Au-delà de l’intérêt financier, le pack “CD/vinyle + place de concert“ a également un intérêt ​pour les artistes au niveau de la communication. Réaliser la meilleure “première semaine“ possible en termes de ventes et de streams est l’objectif de la quasi totalité des artistes, et de tous les labels. D’autant que les ventes en première semaine et même en mid-week (3 jours) sont particulièrement scrutées par le public en plus des professionnels et des autres artistes. Les performances des artistes dans les charts sont à présent pleinement intégrées dans les stratégies de promotion et marketing.

95 000 CD vendus par Jul en trois jours

Plusieurs labels français misent sur le CD et le vinyle pour booster leurs ventes en première semaine, et être moins dépendant du streaming, en particulier pour les artistes rap. Dernier exemple en date, Believe et Jul (qui est son propre producteur) ont mis en vente des pack “CD + place de concert“, lors du lancement des précommandes de son nouvel album ‘D&P à vie’ sorti le 25 avril. À cette occasion, un deuxième concert à l’Orange Vélodrome (60 000 places) à Marseille a été annoncé en même temps que le nouvel album.

L’opération a indéniablement eu les effets escomptés. Le nouvel album de Jul a démarré avec 103 000 ventes en mid-week (25-27 avril), dont 95 000 ventes en physique. L’artiste l’a lui-même annoncé sur Instagram. Il dépassera donc les 100 000 ventes en physique en première semaine (25 avril – 1er mai). Jul a la particularité de vendre habituellement un nombre d’albums conséquent en physique, par rapport aux autres artistes rap. 27 000 CD de son album précédent sorti en décembre 2024 (‘Décennie’) avaient été vendus, sur un total de 44 000 ventes en première semaine. Et ce, sans la stratégie du bundle.
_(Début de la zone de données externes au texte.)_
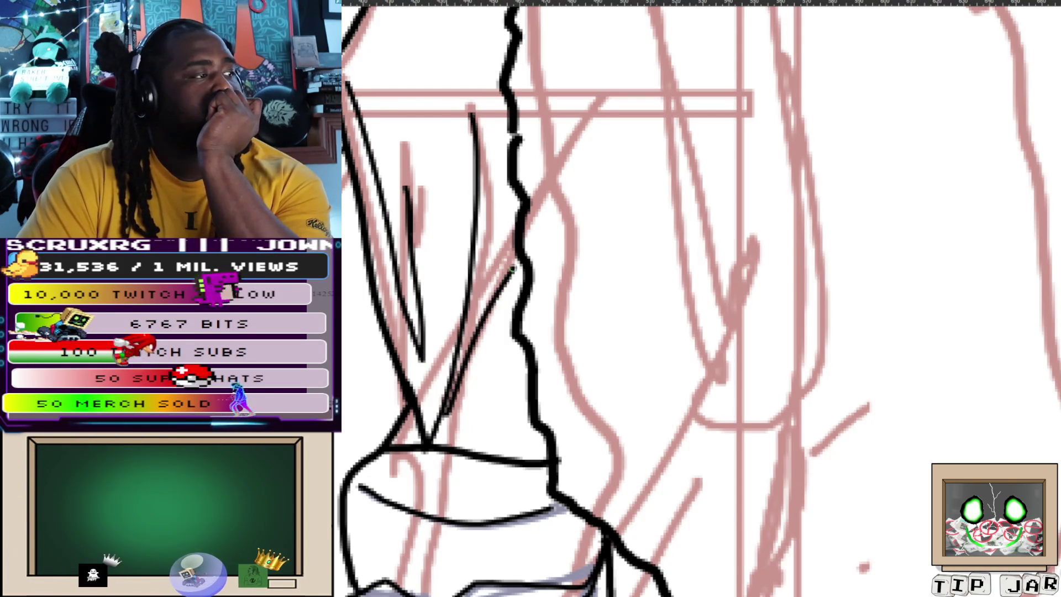
Zoom back out and navigate over to the hand sketch.
scroll(494, 239, "down", 3)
Pour cause, Jul bénéficie d’une fanbase très engagée mais également d’une stratégie calibrée pour optimiser les ventes de ses albums en CD et vinyles durant les premières semaines, avec notamment l’ouverture d’un pop-up store éphémère dans sa ville, Marseille. La semaine de la sortie de son nouvel album, et de son concert au Stade de France au cours duquel il a établi un record de fréquentation, une boutique éphémère a été ouverte à Paris dans le quartier ultra fréquenté d’Haussmann-Opéra. Mais jamais l’artiste n’avait atteint un tel nombre de ventes en physique en dix ans de carrière.

SCH, Gazo, Ninho & Niska…

Cette stratégie du bundle CD/vinyle + place de concert“ a récemment été mise en place par d’autres labels et artistes au cours des derniers mois. En novembre 2024, pour l’album commun de Ninho et Niska (‘GOAT’) leurs labels respectifs Rec 118 (Warner Music France) et Capitol (Universal Music France) ont commercialisé un pack CD/vinyle + place de concert à l’Adidas Arena (8 000 places). Ils ont vendu 34 000 albums en première semaine, dont 10 000 en physique, et ont décroché la première place du top albums. ​

À la même période, pour la sortie du nouvel album de l’artiste et producteur SCH (‘Jvlivs III: Ad Finem’), son label Maison Baron Rouge (en deal avec Warner Music France) a également mis en vente un pack CD/vinyle + place de concert au Théâtre du Châtelet (2 000 places). Deux concerts ont été donnés le même jour. Et trois versions différentes de l’album ont été commercialisées ainsi qu’une version collector avec 3 CD/vinyles. Avec cet album SCH a réalisé le meilleur démarrage de l’année 2024 parmi les artistes rap avec 48 000 ventes, dont 25 000 en physique. Cet album de l’artiste a enregistré 6 000 ventes de plus en première semaine, que le précédent (‘Jvlivs prequel : Giulio’) sorti six mois avant et qui s’était tout de même vendu à 22 000 exemplaires en physique.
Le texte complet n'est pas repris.